Friday, September 09, 2005
Technology to help warn people in advance of eruptions
While history had noted that such volcano eruptions in various counties had killed thousands, the advances in science and the greatly-increased capability of reaching people with warnings and sound advice seemed to assure that the coming eruption should not claim human lives -- certainly no large toll of lives.
Portland and other population centers were far enough away that they would get no direct impacts, although there were cautions about impacts on rivers, including the big Columbia River, running to the ocean.
When, in May, the eruption became imminent, danger zones were mapped and color-coded and warned away from. Difficult as it was amid brush, dense woods, rocky terrain, etc., local, state and federal people hunted out folks, including stubborn, longtime residents who didn’t want to leave, adventurers who wouldn’t believe they could not flee in time if necessary, doubters about the scope of the volcanic impact, etc.
The most famous in 1980 was a man named Harry Truman, same name as the late former President (from 1945-1952), though not indicated related.

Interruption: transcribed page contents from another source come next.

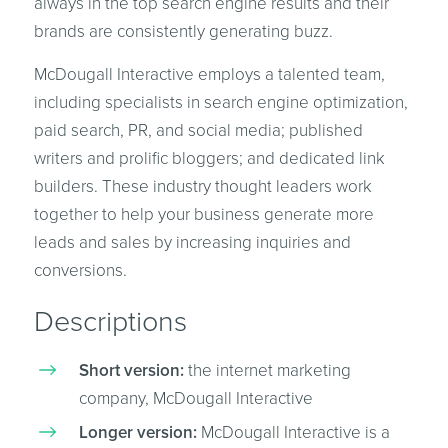
always in the top search engine results and their
brands are consistently generating buzz.
McDougall Interactive employs a talented team,
including specialists in search engine optimization,
paid search, PR, and social media; published
writers and prolific bloggers; and dedicated link
builders. These industry thought leaders work
together to help your business generate more
leads and sales by increasing inquiries and
conversions.
Descriptions
Short version:
the internet marketing
company, McDougall Interactive
Longer version:
McDougall Interactive is a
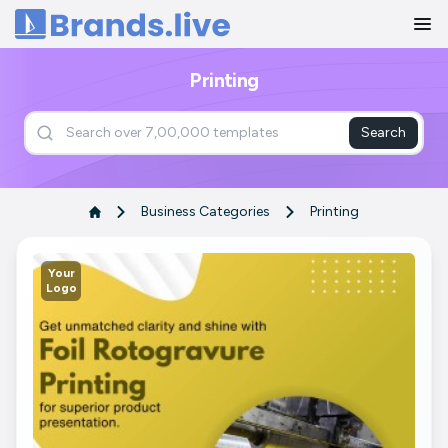
Home
Printing
Search
Business Categories
Printing
Your
Logo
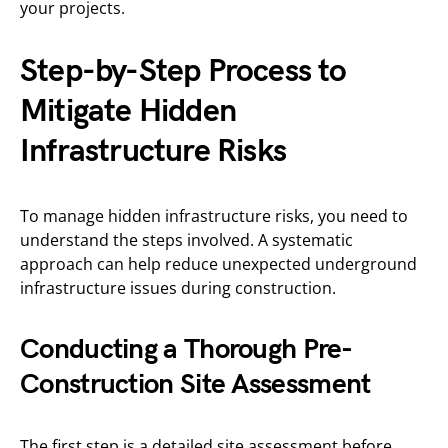
your projects.
Step-by-Step Process to
Mitigate Hidden
Infrastructure Risks
To manage hidden infrastructure risks, you need to
understand the steps involved. A systematic
approach can help reduce unexpected underground
infrastructure issues during construction.
Conducting a Thorough Pre-
Construction Site Assessment
The first step is a detailed site assessment before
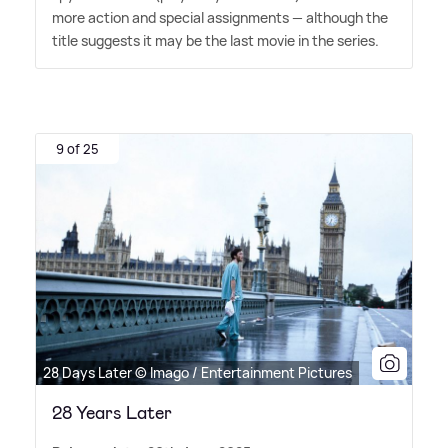
more action and special assignments — although the
title suggests it may be the last movie in the series.
9 of 25
28 Days Later © Imago / Entertainment Pictures
28 Years Later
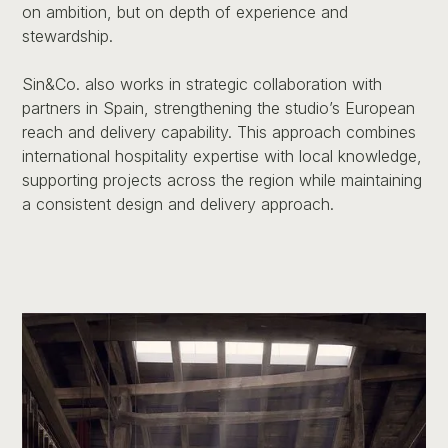
on ambition, but on depth of experience and
stewardship.
Sin&Co. also works in strategic collaboration with
partners in Spain, strengthening the studio’s European
reach and delivery capability. This approach combines
international hospitality expertise with local knowledge,
supporting projects across the region while maintaining
a consistent design and delivery approach.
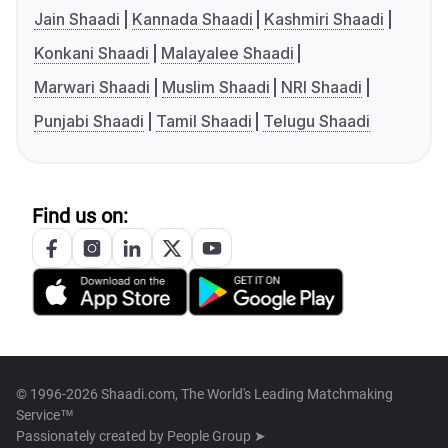
Jain Shaadi
Kannada Shaadi
Kashmiri Shaadi
Konkani Shaadi
Malayalee Shaadi
Marwari Shaadi
Muslim Shaadi
NRI Shaadi
Punjabi Shaadi
Tamil Shaadi
Telugu Shaadi
Find us on:
© 1996-2026 Shaadi.com, The World's Leading Matchmaking
Service™
Passionately created by
People Group ➤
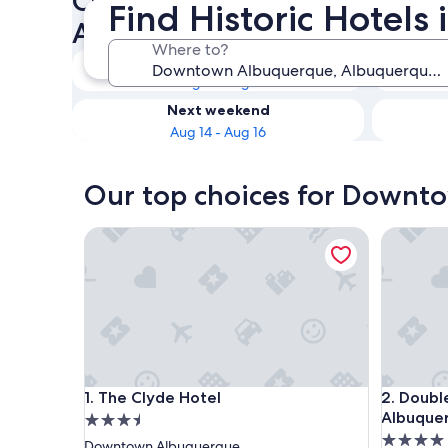
Check availability on Down
Find Historic Hote
Albuquerque Historic Hotels
Where to?
Tonight
Aug 8 - Aug 9
Next weekend
Aug 14 - Aug 16
Our top choices for Downto
The Clyde Hotel
DoubleTr
The Clyde Hotel
DoubleTr
1. The Clyde Hotel
2. Doubl
Albuque
3.5
4.0
star
Downtown Albuquerque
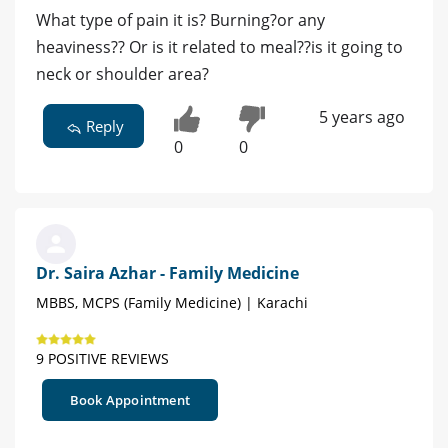
What type of pain it is? Burning?or any
heaviness?? Or is it related to meal??is it going to
neck or shoulder area?
5 years ago
Reply
0
0
Dr. Saira Azhar - Family Medicine
MBBS, MCPS (Family Medicine) | Karachi
9 POSITIVE REVIEWS
Book Appointment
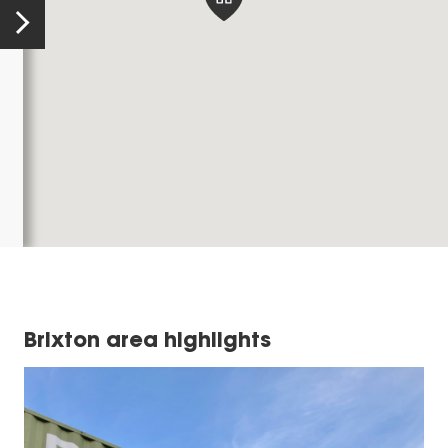
Brixton area highlights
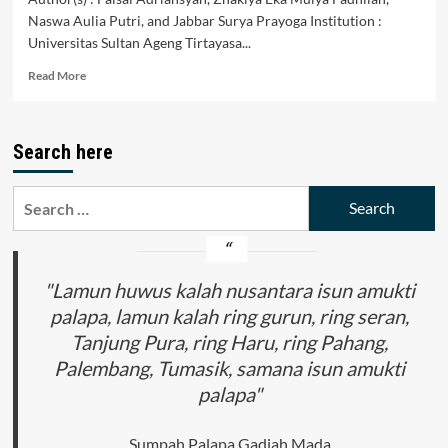
Naswa Aulia Putri, and Jabbar Surya Prayoga Institution :
Universitas Sultan Ageng Tirtayasa...
Read
Read More
more
about
Perbandingan
Search here
Hukum
Administrasi
Negara
Search
Indonesia
for:
dengan
Myanmar
"Lamun huwus kalah nusantara isun amukti
palapa, lamun kalah ring gurun, ring seran,
Tanjung Pura, ring Haru, ring Pahang,
Palembang, Tumasik, samana isun amukti
palapa"
Sumpah Palapa Gadjah Mada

In the end, as the volcanic eruption came, close to the forecasts on May 18, a few over 60 people died including that elderly state of Washington Harry Truman, some campers who wanted to see the eruption up close and others who simply wouldn't be warned or wouldn’t believe. Maybe a few who, despite the publicity and markings, didn’t know.
Considering all this, one can imagine the difficulties there had to be to help in time for a significant number of people in a population center the size of New Orleans as a hurricane-flood threat was a real possibility.

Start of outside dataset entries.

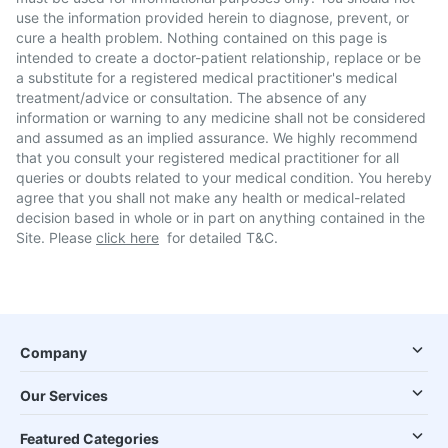
use the information provided herein to diagnose, prevent, or
cure a health problem. Nothing contained on this page is
intended to create a doctor-patient relationship, replace or be
a substitute for a registered medical practitioner's medical
treatment/advice or consultation. The absence of any
information or warning to any medicine shall not be considered
and assumed as an implied assurance. We highly recommend
that you consult your registered medical practitioner for all
queries or doubts related to your medical condition. You hereby
agree that you shall not make any health or medical-related
decision based in whole or in part on anything contained in the
Site. Please
click here
for detailed T&C.
Company
Our Services
Featured Categories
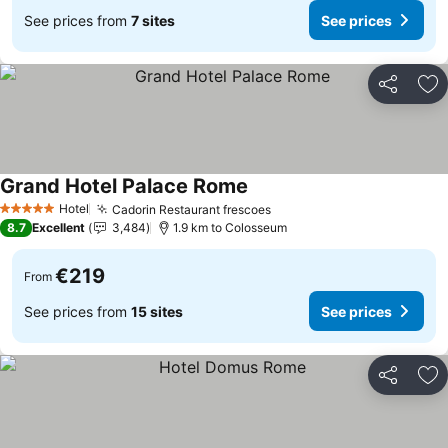
See prices from
7 sites
See prices
Share
Ad
Grand Hotel Palace Rome
Hotel
Cadorin Restaurant frescoes
5 Stars
8.7
Excellent
3,484
1.9 km to Colosseum
€219
From
See prices from
15 sites
See prices
Share
Ad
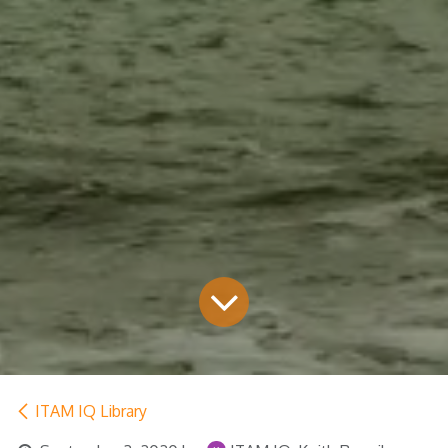
ITAM IQ Library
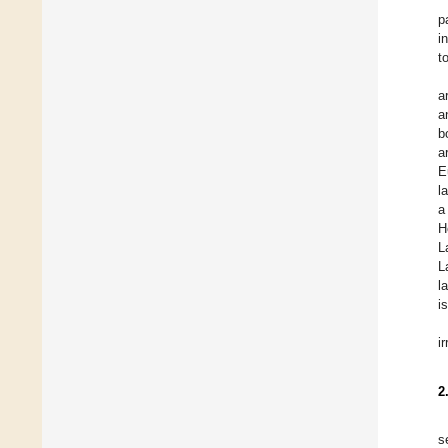
p
i
t
a
a
b
a
E
l
a
H
L
L
l
i
i
2
s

Despite all the modern technology and huge advances in communications even since 1980, and more media people than the afflicted in some situations, people seem to know less than when we waxed shut hand-written letters and waited eight months for a reply from London.
An attempt for wit in the current grim scene has included one notation that if each of the media people swarming the New Orleans scene would depart with a bucket of water, the flood would be over.
But aside from all the perceived shortcomings of governments or inabilities or unwillingness of people to connect and understand sufficiently to avoid miseries and a significant number of injuries and deaths, there should be a realization that we pay a price for the constant degrading of all our services. This didn’t happen just since Bush or since Clinton. It’s gone on for decades.
Communications is more than a matter of technology. A message arriving means nothing if not heeded. In these respects, it is really too bad that we are closing license branches and rural post offices and ending personal deliveries of so many things, maybe cutting back on libraries and other services by which government and people and businesses and people actually connect as humans.
Of course, there are huge logistics involved with a city like New Orleans and many other problems. There are needs in the economy and in government to get the economies involved in size. But there is a need also for contact, and a need for trust to develop or have a chance, even where there are differences, many of which should be minimized, not magnified.
So-called snail mail really does have some advantages over e-mail, even as wonderful as the advances may be.
In last January’s large ice storm that knocked out the Bluffton North Power Station and downed electric installations of American Electric Power (I&M-AEP) and others over a considerable area, Wells County Emergency Management Agency director Jerri Lehman and rural firefighters of Wells County plus some other volunteers went house to house in rural stretches of power-dark Southern Wells County to make sure people in homes were okay -- to get folks to where there was heat and food and water.
Now, THERE was a form of communications technology that works in ALL seasons and places.